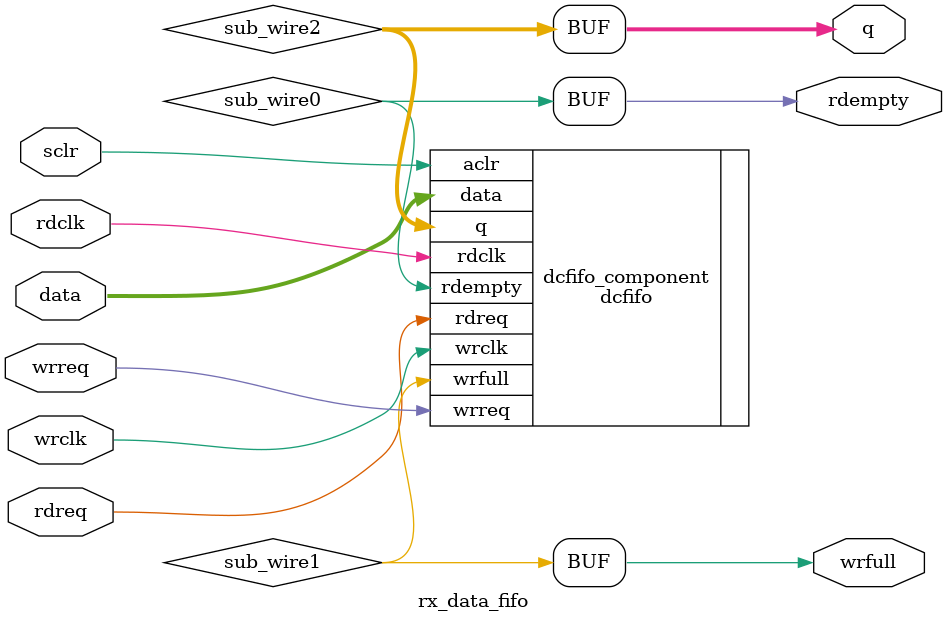
<source format=v>

`timescale 1 ps / 1 ps
// synopsys translate_on
module rx_data_fifo (
	sclr,
	data,
	rdclk,
	rdreq,
	wrclk,
	wrreq,
	q,
	rdempty,
	wrfull);

   parameter DEPTH = 512;

   input        sclr;
   input [15:0] data;
   input        rdclk;
   input        rdreq;
   input        wrclk;
   input        wrreq;
   output [15:0] q;
   output        rdempty;
   output        wrfull;
   
`ifndef ALTERA_RESERVED_QIS
// synopsys translate_off
`endif
	tri0	  aclr;
`ifndef ALTERA_RESERVED_QIS
// synopsys translate_on
`endif

   wire           sub_wire0;
   wire           sub_wire1;
   wire [15:0]    sub_wire2;
   wire           rdempty = sub_wire0;
   wire           wrfull = sub_wire1;
   wire [15:0]    q = sub_wire2[15:0];

   dcfifo dcfifo_component(.wrclk (wrclk),
			   .rdreq (rdreq),
			   .aclr (sclr),
			   .rdclk (rdclk),
			   .wrreq (wrreq),
			   .data (data),
			   .rdempty (sub_wire0),
			   .wrfull (sub_wire1),
			   .q (sub_wire2)
			   // synopsys translate_off
			   ,
			   .rdfull (),
			   .wrempty (),
			   .wrusedw (),
			   .rdusedw ()
			   // synopsys translate_on
			   );
   defparam dcfifo_component.add_usedw_msb_bit = "ON",
	    dcfifo_component.intended_device_family = "Cyclone II",
	    dcfifo_component.lpm_hint = "RAM_BLOCK_TYPE=M4K",
	    dcfifo_component.lpm_numwords = DEPTH,
	    dcfifo_component.lpm_showahead = "ON",
	    dcfifo_component.lpm_type = "dcfifo",
	    dcfifo_component.lpm_width = 16,
	    dcfifo_component.lpm_widthu = 9,
	    dcfifo_component.overflow_checking = "ON",
	    dcfifo_component.rdsync_delaypipe = 4,
	    dcfifo_component.underflow_checking = "ON",
	    dcfifo_component.use_eab = "ON",
	    dcfifo_component.write_aclr_synch = "ON",
	    dcfifo_component.wrsync_delaypipe = 4;
endmodule

</source>
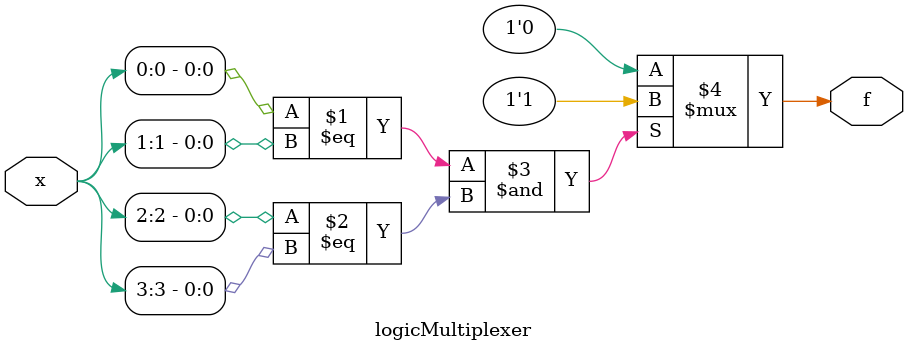
<source format=v>
module logicMultiplexer
  (
   input wire[3:0] x,
   output wire f
   );

   assign f = (x[0]==x[1])&(x[2]==x[3]) ? 1'b1  :
	      1'b0;
endmodule

</source>
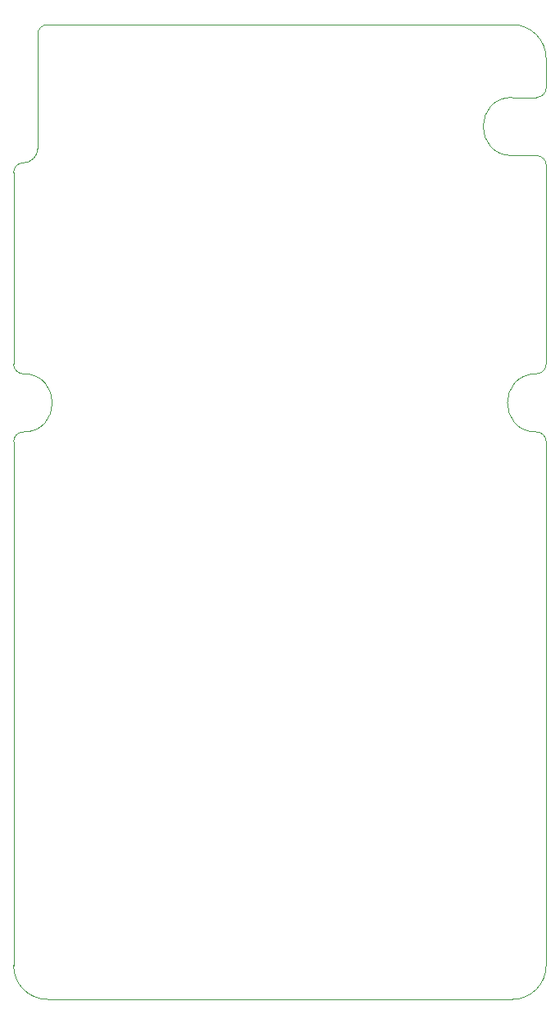
<source format=gm1>
%TF.GenerationSoftware,KiCad,Pcbnew,9.0.0*%
%TF.CreationDate,2025-08-17T15:41:59-06:00*%
%TF.ProjectId,OSS Radio Hardware Design,4f535320-5261-4646-996f-204861726477,rev?*%
%TF.SameCoordinates,Original*%
%TF.FileFunction,Profile,NP*%
%FSLAX46Y46*%
G04 Gerber Fmt 4.6, Leading zero omitted, Abs format (unit mm)*
G04 Created by KiCad (PCBNEW 9.0.0) date 2025-08-17 15:41:59*
%MOMM*%
%LPD*%
G01*
G04 APERTURE LIST*
%TA.AperFunction,Profile*%
%ADD10C,0.050000*%
%TD*%
G04 APERTURE END LIST*
D10*
X111000000Y-46000000D02*
G75*
G02*
X114500000Y-49500000I0J-3500000D01*
G01*
X111000000Y-59500000D02*
G75*
G02*
X111000000Y-53500000I0J3000000D01*
G01*
X113500000Y-88000000D02*
G75*
G02*
X113500000Y-82000000I0J3000000D01*
G01*
X114500000Y-143000000D02*
G75*
G02*
X111000000Y-146500000I-3500000J0D01*
G01*
X114500000Y-52500000D02*
G75*
G02*
X113500000Y-53500000I-1000000J0D01*
G01*
X114500000Y-81000000D02*
G75*
G02*
X113500000Y-82000000I-1000000J0D01*
G01*
X59500000Y-61250000D02*
G75*
G02*
X60500000Y-60250000I1000000J0D01*
G01*
X113500000Y-53500000D02*
X111000000Y-53500000D01*
X111000000Y-59500000D02*
X113500000Y-59500000D01*
X114500000Y-89000000D02*
X114500000Y-143000000D01*
X114500000Y-81000000D02*
X114500000Y-60500000D01*
X62000000Y-47000000D02*
G75*
G02*
X63000000Y-46000000I1000000J0D01*
G01*
X60500000Y-82000000D02*
G75*
G02*
X59500000Y-81000000I0J1000000D01*
G01*
X59500000Y-89000000D02*
G75*
G02*
X60500000Y-88000000I1000000J0D01*
G01*
X111000000Y-146500000D02*
X63000000Y-146500000D01*
X113500000Y-88000000D02*
G75*
G02*
X114500000Y-89000000I0J-1000000D01*
G01*
X62000000Y-58750000D02*
X62000000Y-47000000D01*
X113500000Y-59500000D02*
G75*
G02*
X114500000Y-60500000I0J-1000000D01*
G01*
X60500000Y-82000000D02*
G75*
G02*
X60500000Y-88000000I0J-3000000D01*
G01*
X59500000Y-81000000D02*
X59500000Y-61250000D01*
X63000000Y-146500000D02*
G75*
G02*
X59500000Y-143000000I0J3500000D01*
G01*
X59500000Y-143000000D02*
X59500000Y-89000000D01*
X63000000Y-46000000D02*
X111000000Y-46000000D01*
X114500000Y-52500000D02*
X114500000Y-49500000D01*
X62000000Y-58750000D02*
G75*
G02*
X60500000Y-60250000I-1500000J0D01*
G01*
M02*

</source>
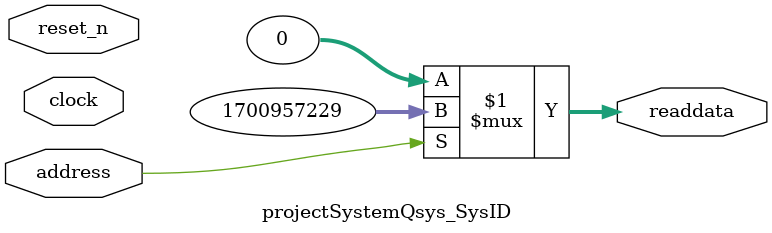
<source format=v>



// synthesis translate_off
`timescale 1ns / 1ps
// synthesis translate_on

// turn off superfluous verilog processor warnings 
// altera message_level Level1 
// altera message_off 10034 10035 10036 10037 10230 10240 10030 

module projectSystemQsys_SysID (
               // inputs:
                address,
                clock,
                reset_n,

               // outputs:
                readdata
             )
;

  output  [ 31: 0] readdata;
  input            address;
  input            clock;
  input            reset_n;

  wire    [ 31: 0] readdata;
  //control_slave, which is an e_avalon_slave
  assign readdata = address ? 1700957229 : 0;

endmodule



</source>
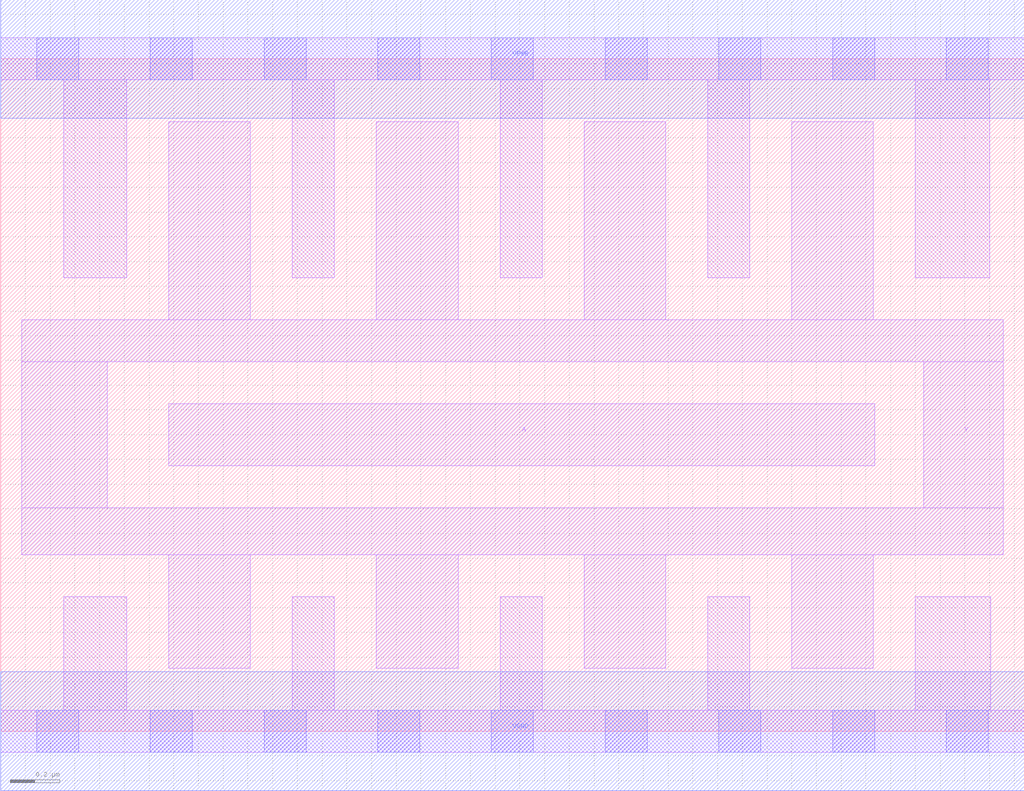
<source format=lef>
# Copyright 2020 The SkyWater PDK Authors
#
# Licensed under the Apache License, Version 2.0 (the "License");
# you may not use this file except in compliance with the License.
# You may obtain a copy of the License at
#
#     https://www.apache.org/licenses/LICENSE-2.0
#
# Unless required by applicable law or agreed to in writing, software
# distributed under the License is distributed on an "AS IS" BASIS,
# WITHOUT WARRANTIES OR CONDITIONS OF ANY KIND, either express or implied.
# See the License for the specific language governing permissions and
# limitations under the License.
#
# SPDX-License-Identifier: Apache-2.0

VERSION 5.7 ;
  NOWIREEXTENSIONATPIN ON ;
  DIVIDERCHAR "/" ;
  BUSBITCHARS "[]" ;
UNITS
  DATABASE MICRONS 200 ;
END UNITS
MACRO sky130_fd_sc_hd__inv_8
  CLASS CORE ;
  FOREIGN sky130_fd_sc_hd__inv_8 ;
  ORIGIN  0.000000  0.000000 ;
  SIZE  4.140000 BY  2.720000 ;
  SYMMETRY X Y R90 ;
  SITE unithd ;
  PIN A
    ANTENNAGATEAREA  1.980000 ;
    DIRECTION INPUT ;
    USE SIGNAL ;
    PORT
      LAYER li1 ;
        RECT 0.680000 1.075000 3.535000 1.325000 ;
    END
  END A
  PIN Y
    ANTENNADIFFAREA  1.782000 ;
    DIRECTION OUTPUT ;
    USE SIGNAL ;
    PORT
      LAYER li1 ;
        RECT 0.085000 0.715000 4.055000 0.905000 ;
        RECT 0.085000 0.905000 0.430000 1.495000 ;
        RECT 0.085000 1.495000 4.055000 1.665000 ;
        RECT 0.680000 0.255000 1.010000 0.715000 ;
        RECT 0.680000 1.665000 1.010000 2.465000 ;
        RECT 1.520000 0.255000 1.850000 0.715000 ;
        RECT 1.520000 1.665000 1.850000 2.465000 ;
        RECT 2.360000 0.255000 2.690000 0.715000 ;
        RECT 2.360000 1.665000 2.690000 2.465000 ;
        RECT 3.200000 0.255000 3.530000 0.715000 ;
        RECT 3.200000 1.665000 3.530000 2.465000 ;
        RECT 3.735000 0.905000 4.055000 1.495000 ;
    END
  END Y
  PIN VGND
    DIRECTION INOUT ;
    SHAPE ABUTMENT ;
    USE GROUND ;
    PORT
      LAYER met1 ;
        RECT 0.000000 -0.240000 4.140000 0.240000 ;
    END
  END VGND
  PIN VPWR
    DIRECTION INOUT ;
    SHAPE ABUTMENT ;
    USE POWER ;
    PORT
      LAYER met1 ;
        RECT 0.000000 2.480000 4.140000 2.960000 ;
    END
  END VPWR
  OBS
    LAYER li1 ;
      RECT 0.000000 -0.085000 4.140000 0.085000 ;
      RECT 0.000000  2.635000 4.140000 2.805000 ;
      RECT 0.255000  0.085000 0.510000 0.545000 ;
      RECT 0.255000  1.835000 0.510000 2.635000 ;
      RECT 1.180000  0.085000 1.350000 0.545000 ;
      RECT 1.180000  1.835000 1.350000 2.635000 ;
      RECT 2.020000  0.085000 2.190000 0.545000 ;
      RECT 2.020000  1.835000 2.190000 2.635000 ;
      RECT 2.860000  0.085000 3.030000 0.545000 ;
      RECT 2.860000  1.835000 3.030000 2.635000 ;
      RECT 3.700000  0.085000 4.005000 0.545000 ;
      RECT 3.700000  1.835000 4.000000 2.635000 ;
    LAYER mcon ;
      RECT 0.145000 -0.085000 0.315000 0.085000 ;
      RECT 0.145000  2.635000 0.315000 2.805000 ;
      RECT 0.605000 -0.085000 0.775000 0.085000 ;
      RECT 0.605000  2.635000 0.775000 2.805000 ;
      RECT 1.065000 -0.085000 1.235000 0.085000 ;
      RECT 1.065000  2.635000 1.235000 2.805000 ;
      RECT 1.525000 -0.085000 1.695000 0.085000 ;
      RECT 1.525000  2.635000 1.695000 2.805000 ;
      RECT 1.985000 -0.085000 2.155000 0.085000 ;
      RECT 1.985000  2.635000 2.155000 2.805000 ;
      RECT 2.445000 -0.085000 2.615000 0.085000 ;
      RECT 2.445000  2.635000 2.615000 2.805000 ;
      RECT 2.905000 -0.085000 3.075000 0.085000 ;
      RECT 2.905000  2.635000 3.075000 2.805000 ;
      RECT 3.365000 -0.085000 3.535000 0.085000 ;
      RECT 3.365000  2.635000 3.535000 2.805000 ;
      RECT 3.825000 -0.085000 3.995000 0.085000 ;
      RECT 3.825000  2.635000 3.995000 2.805000 ;
  END
END sky130_fd_sc_hd__inv_8
END LIBRARY

</source>
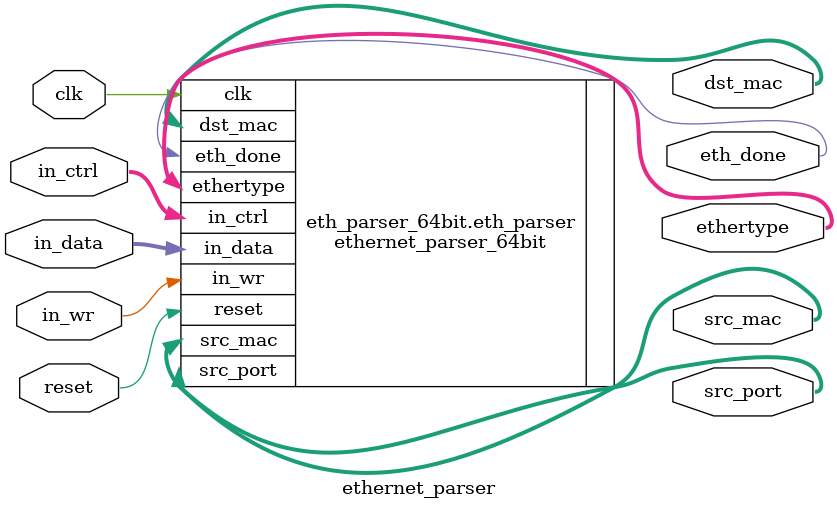
<source format=v>
`timescale 1ns/1ps
  module ethernet_parser
    #(parameter DATA_WIDTH = 64,
      parameter CTRL_WIDTH=DATA_WIDTH/8,
      parameter NUM_IQ_BITS = 3,
      parameter INPUT_ARBITER_STAGE_NUM = 2
      )
   (// --- Interface to the previous stage
    input  [DATA_WIDTH-1:0]            in_data,
    input  [CTRL_WIDTH-1:0]            in_ctrl,
    input                              in_wr,

    // --- Interface to output_port_lookup
    output [47:0]                      dst_mac,
    output [47:0]                      src_mac,
    output [15:0]                      ethertype,
    output                             eth_done,
    output [NUM_IQ_BITS-1:0]           src_port,

    // --- Misc

    input                              reset,
    input                              clk
   );

   generate
   genvar i;
   if(DATA_WIDTH==64) begin: eth_parser_64bit
      ethernet_parser_64bit
	#(
	  .NUM_IQ_BITS(NUM_IQ_BITS),
	  .INPUT_ARBITER_STAGE_NUM(INPUT_ARBITER_STAGE_NUM))
         eth_parser
	   (.in_data(in_data),
	    .in_ctrl(in_ctrl),
	    .in_wr(in_wr),
	    .dst_mac (dst_mac),
	    .src_mac(src_mac),
	    .ethertype (ethertype),
	    .eth_done (eth_done),
	    .src_port(src_port),
	    .reset(reset),
	    .clk(clk));
   end // block: eth_parser_64bit
   else if(DATA_WIDTH==32) begin: eth_parser_32bit
      ethernet_parser_32bit
	#(
	  .NUM_IQ_BITS(NUM_IQ_BITS),
	  .INPUT_ARBITER_STAGE_NUM(INPUT_ARBITER_STAGE_NUM))
         eth_parser
	   (.in_data(in_data),
	    .in_ctrl(in_ctrl),
	    .in_wr(in_wr),
	    .dst_mac (dst_mac),
	    .src_mac(src_mac),
	    .ethertype (ethertype),
	    .eth_done (eth_done),
	    .src_port(src_port),
	    .reset(reset),
	    .clk(clk));
   end // block: eth_parser_32bit
   endgenerate



endmodule // ethernet_parser_64bit

</source>
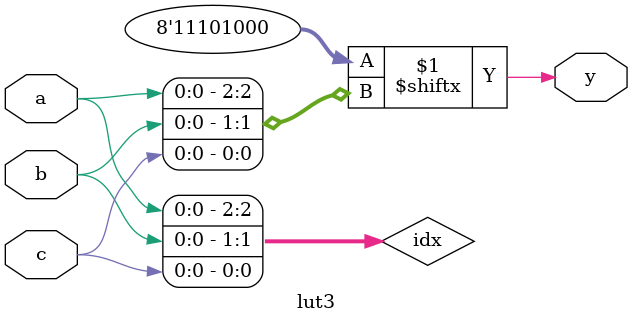
<source format=v>
`timescale 1ns/1ps

module lut3 #(
    // Truth table for Y indexed by {A,B,C} as a 3-bit number.
    // Default example: Y = majority(A,B,C)
    // index:  ABC
    //   0:   000 -> 0
    //   1:   001 -> 0
    //   2:   010 -> 0
    //   3:   011 -> 1
    //   4:   100 -> 0
    //   5:   101 -> 1
    //   6:   110 -> 1
    //   7:   111 -> 1
    parameter [7:0] LUT = 8'b1110_1000
)(
    input  wire a,
    input  wire b,
    input  wire c,
    output wire y
);
    wire [2:0] idx = {a,b,c};
    assign y = LUT[idx];
endmodule

</source>
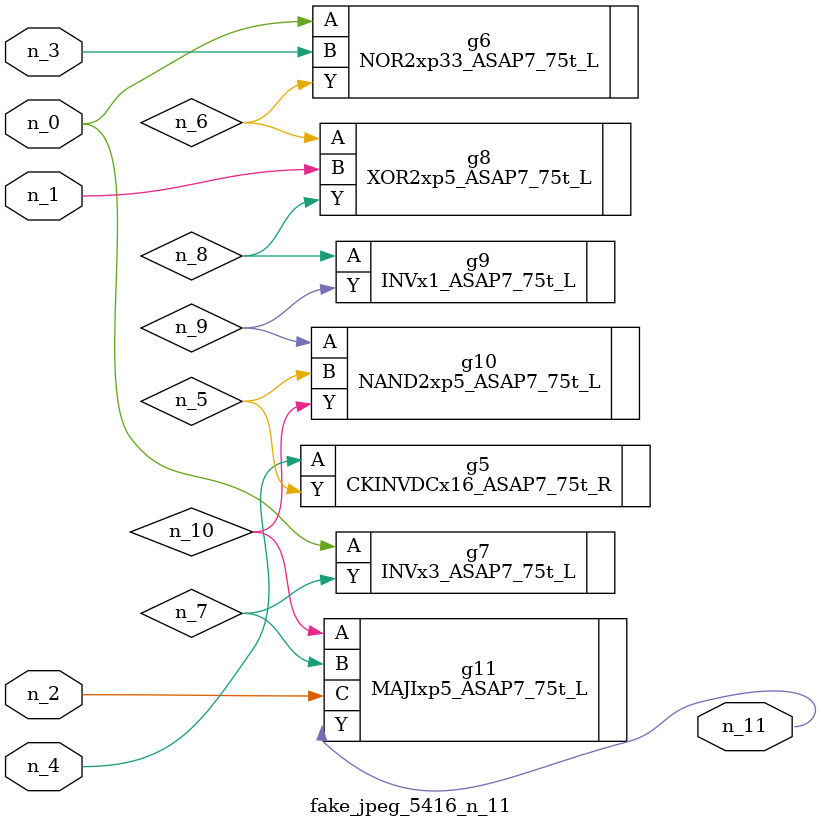
<source format=v>
module fake_jpeg_5416_n_11 (n_3, n_2, n_1, n_0, n_4, n_11);

input n_3;
input n_2;
input n_1;
input n_0;
input n_4;

output n_11;

wire n_10;
wire n_8;
wire n_9;
wire n_6;
wire n_5;
wire n_7;

CKINVDCx16_ASAP7_75t_R g5 ( 
.A(n_4),
.Y(n_5)
);

NOR2xp33_ASAP7_75t_L g6 ( 
.A(n_0),
.B(n_3),
.Y(n_6)
);

INVx3_ASAP7_75t_L g7 ( 
.A(n_0),
.Y(n_7)
);

XOR2xp5_ASAP7_75t_L g8 ( 
.A(n_6),
.B(n_1),
.Y(n_8)
);

INVx1_ASAP7_75t_L g9 ( 
.A(n_8),
.Y(n_9)
);

NAND2xp5_ASAP7_75t_L g10 ( 
.A(n_9),
.B(n_5),
.Y(n_10)
);

MAJIxp5_ASAP7_75t_L g11 ( 
.A(n_10),
.B(n_7),
.C(n_2),
.Y(n_11)
);


endmodule
</source>
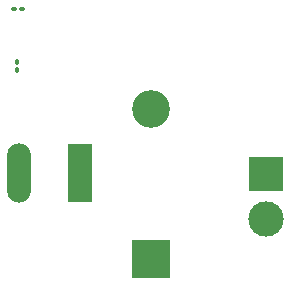
<source format=gbr>
G04 #@! TF.GenerationSoftware,KiCad,Pcbnew,9.0.1*
G04 #@! TF.CreationDate,2026-02-11T02:11:43+05:30*
G04 #@! TF.ProjectId,kicadfiles.txt,6b696361-6466-4696-9c65-732e7478742e,rev?*
G04 #@! TF.SameCoordinates,Original*
G04 #@! TF.FileFunction,Soldermask,Top*
G04 #@! TF.FilePolarity,Negative*
%FSLAX46Y46*%
G04 Gerber Fmt 4.6, Leading zero omitted, Abs format (unit mm)*
G04 Created by KiCad (PCBNEW 9.0.1) date 2026-02-11 02:11:43*
%MOMM*%
%LPD*%
G01*
G04 APERTURE LIST*
G04 Aperture macros list*
%AMRoundRect*
0 Rectangle with rounded corners*
0 $1 Rounding radius*
0 $2 $3 $4 $5 $6 $7 $8 $9 X,Y pos of 4 corners*
0 Add a 4 corners polygon primitive as box body*
4,1,4,$2,$3,$4,$5,$6,$7,$8,$9,$2,$3,0*
0 Add four circle primitives for the rounded corners*
1,1,$1+$1,$2,$3*
1,1,$1+$1,$4,$5*
1,1,$1+$1,$6,$7*
1,1,$1+$1,$8,$9*
0 Add four rect primitives between the rounded corners*
20,1,$1+$1,$2,$3,$4,$5,0*
20,1,$1+$1,$4,$5,$6,$7,0*
20,1,$1+$1,$6,$7,$8,$9,0*
20,1,$1+$1,$8,$9,$2,$3,0*%
G04 Aperture macros list end*
%ADD10R,3.000000X3.000000*%
%ADD11C,3.000000*%
%ADD12RoundRect,0.100000X-0.100000X0.130000X-0.100000X-0.130000X0.100000X-0.130000X0.100000X0.130000X0*%
%ADD13R,2.020000X5.020000*%
%ADD14O,2.020000X5.020000*%
%ADD15R,3.200000X3.200000*%
%ADD16O,3.200000X3.200000*%
%ADD17RoundRect,0.100000X0.130000X0.100000X-0.130000X0.100000X-0.130000X-0.100000X0.130000X-0.100000X0*%
G04 APERTURE END LIST*
D10*
X162230000Y-83842500D03*
D11*
X162230000Y-87722500D03*
D12*
X141135000Y-74430000D03*
X141135000Y-75070000D03*
D13*
X146500000Y-83800000D03*
D14*
X141320000Y-83800000D03*
D15*
X152480000Y-91100000D03*
D16*
X152480000Y-78400000D03*
D17*
X141560000Y-69870000D03*
X140920000Y-69870000D03*
M02*

</source>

* [Exercise] Please return, exactly as written, the lines from the first line of the records above through the line containing "q = sub_wire2[15:0];", both included, leaving out any pictures.

* [Response area]
<source format=v>

`timescale 1 ps / 1 ps
// synopsys translate_on
module rx_data_fifo (
	sclr,
	data,
	rdclk,
	rdreq,
	wrclk,
	wrreq,
	q,
	rdempty,
	wrfull);

   parameter DEPTH = 512;

   input        sclr;
   input [15:0] data;
   input        rdclk;
   input        rdreq;
   input        wrclk;
   input        wrreq;
   output [15:0] q;
   output        rdempty;
   output        wrfull;
   
`ifndef ALTERA_RESERVED_QIS
// synopsys translate_off
`endif
	tri0	  aclr;
`ifndef ALTERA_RESERVED_QIS
// synopsys translate_on
`endif

   wire           sub_wire0;
   wire           sub_wire1;
   wire [15:0]    sub_wire2;
   wire           rdempty = sub_wire0;
   wire           wrfull = sub_wire1;
   wire [15:0]    q = sub_wire2[15:0];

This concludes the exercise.